Yo la vi cuando tomó esa pequeña maletita y se largó. Yo era grande, pero mi hermano, no. Fue ese día cuando él como criatura inocente me preguntó con entusiasmo ¿A qué hora volverá, mamá?, y fue cuando supe que tenía sentimientos.
Nunca le comenté algo a mi hermanito menor. Cuando me preguntaba no sabía qué responderle sin herirlo, pero él iba creciendo sin su presencia, ni la de mi padre.
Un día llamó a la puerta una señora irreconocible, su cuerpo delgado y ojeras pronunciadas. Su voz baja no se escuchaba de lo mejor. Sus manos se estiraron con un papel envuelto de otro forrado.

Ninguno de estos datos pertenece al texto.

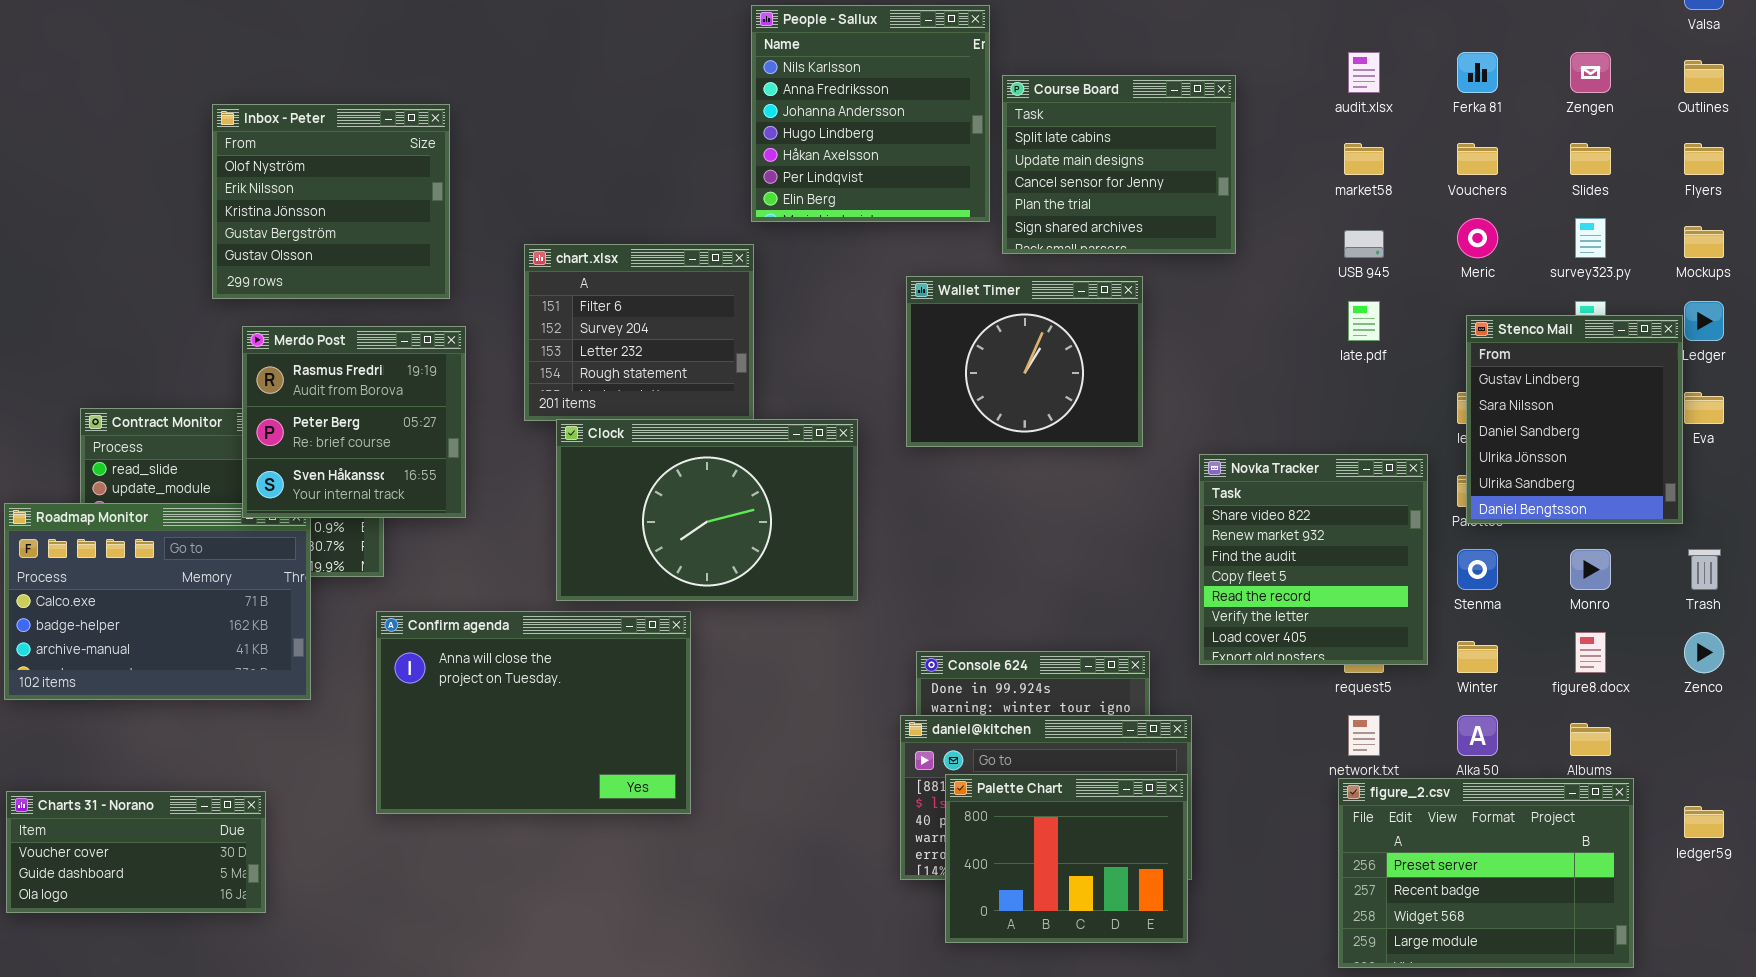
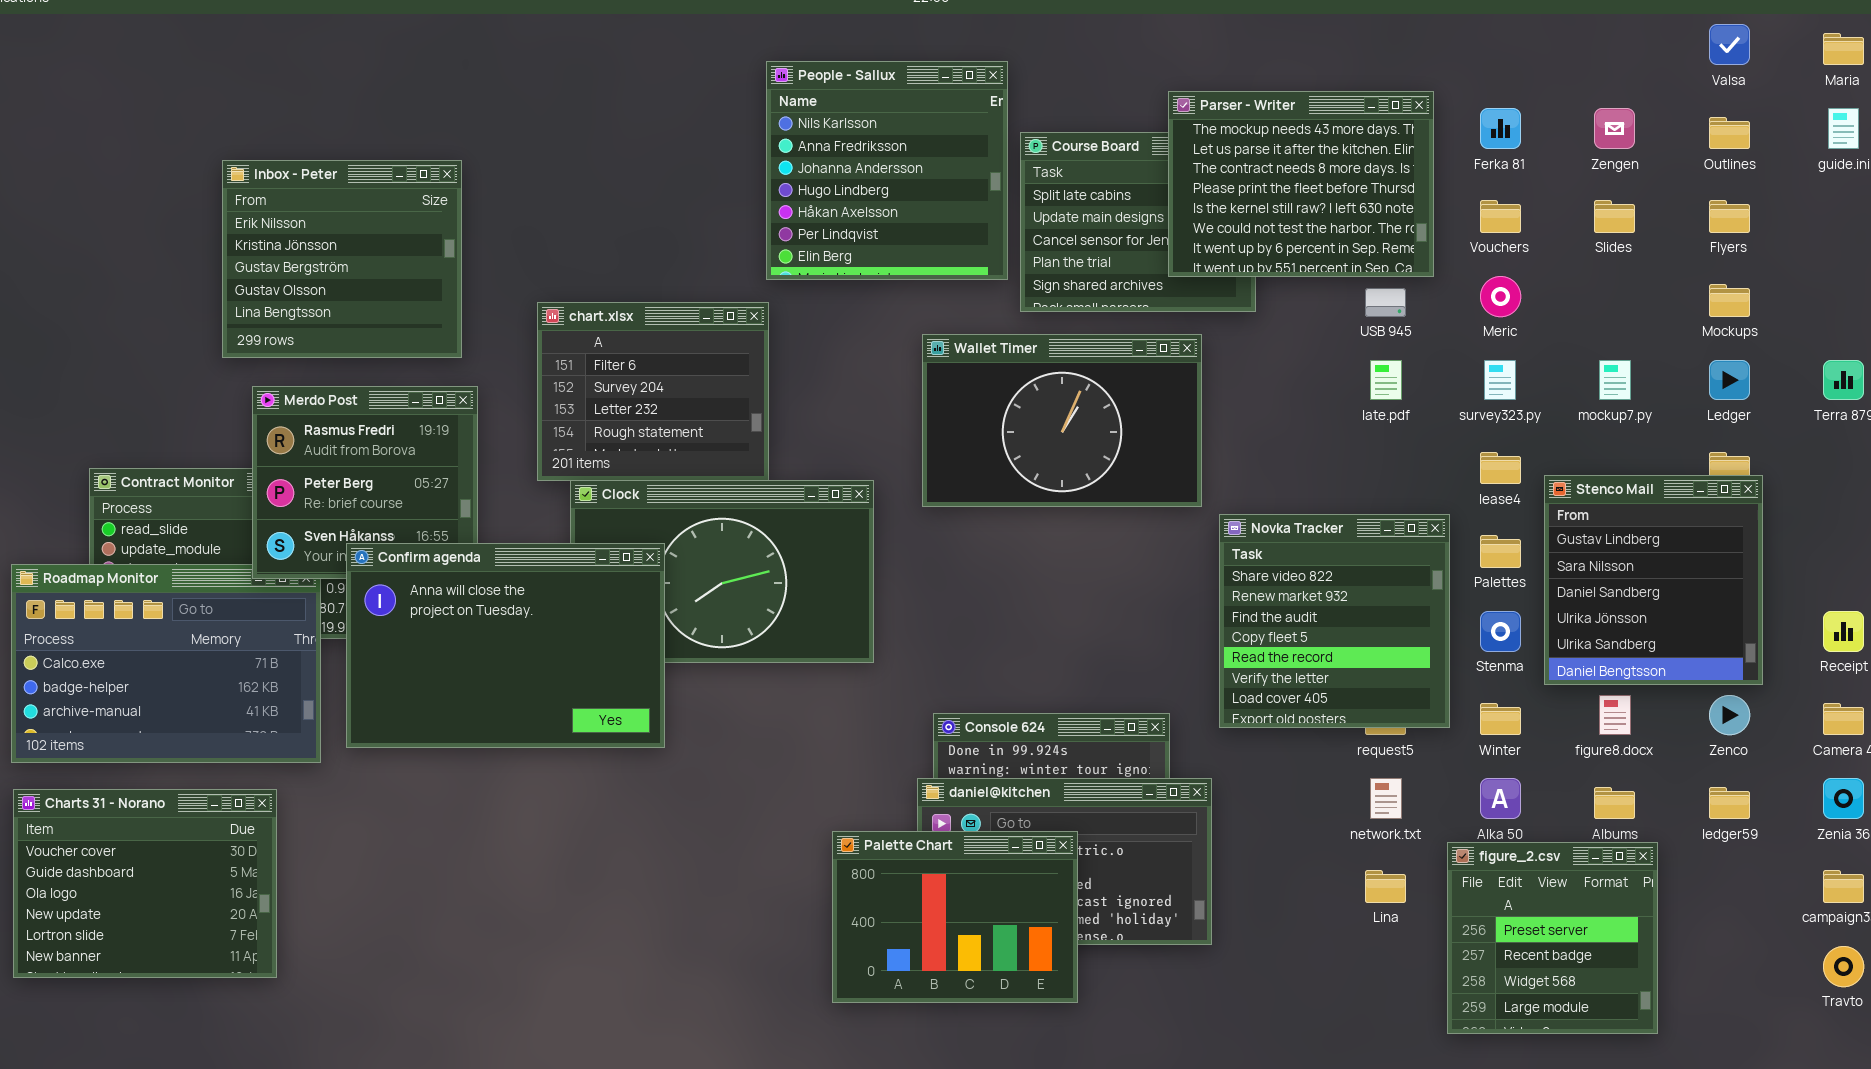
Parser - Writer: none -> [1168,91,1434,277], opened
Inbox - Peter: [212,104,450,299] -> [222,160,462,358], scrolled down 1 row
survey323.py: [1575,218,1606,258] -> [1484,360,1516,400], moved
Wallet Timer: [906,276,1143,447] -> [922,334,1202,507], resized
Stenco Mail: [1466,315,1683,524] -> [1544,475,1763,685], moved
Confirm agenda: [376,611,691,814] -> [346,543,665,748], moved
Palette Chart: [945,774,1188,943] -> [832,831,1078,1003], moved
figure_2.csv: [1338,778,1634,968] -> [1447,842,1658,1034], resized
Charts 31 - Norano: [6,791,266,913] -> [13,789,277,978], resized
ledger59: [1684,806,1724,838] -> [1709,787,1750,819], moved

Y al leer y reconocer la letra, sentí un latido fuerte.
La carta de mi madre se mantuvo cerrada hasta su muerte. Murió de sida, su vida de prostituta no era del todo un encanto. Su vida tomo un rumbo distinto por nosotros, sus labios siempre perteneció a mi padre pero no había otra salida. Lo que me habían contado era cierto, su vida había mejora en forma económica, su departamento era grandioso, pero ella nunca vivió en él, no era feliz y siempre le faltó algo que dejó: nosotros.
Ahí, donde la muerte la llamó y la tragó, fue cuando solté la primera lágrima desde que era un bebé. Su carta era demasiado para mi orgullo. Nos dejó en esa casucha pobre un tiempo para darnos un departamento increíble. Ahora sí sentí que nos amaba.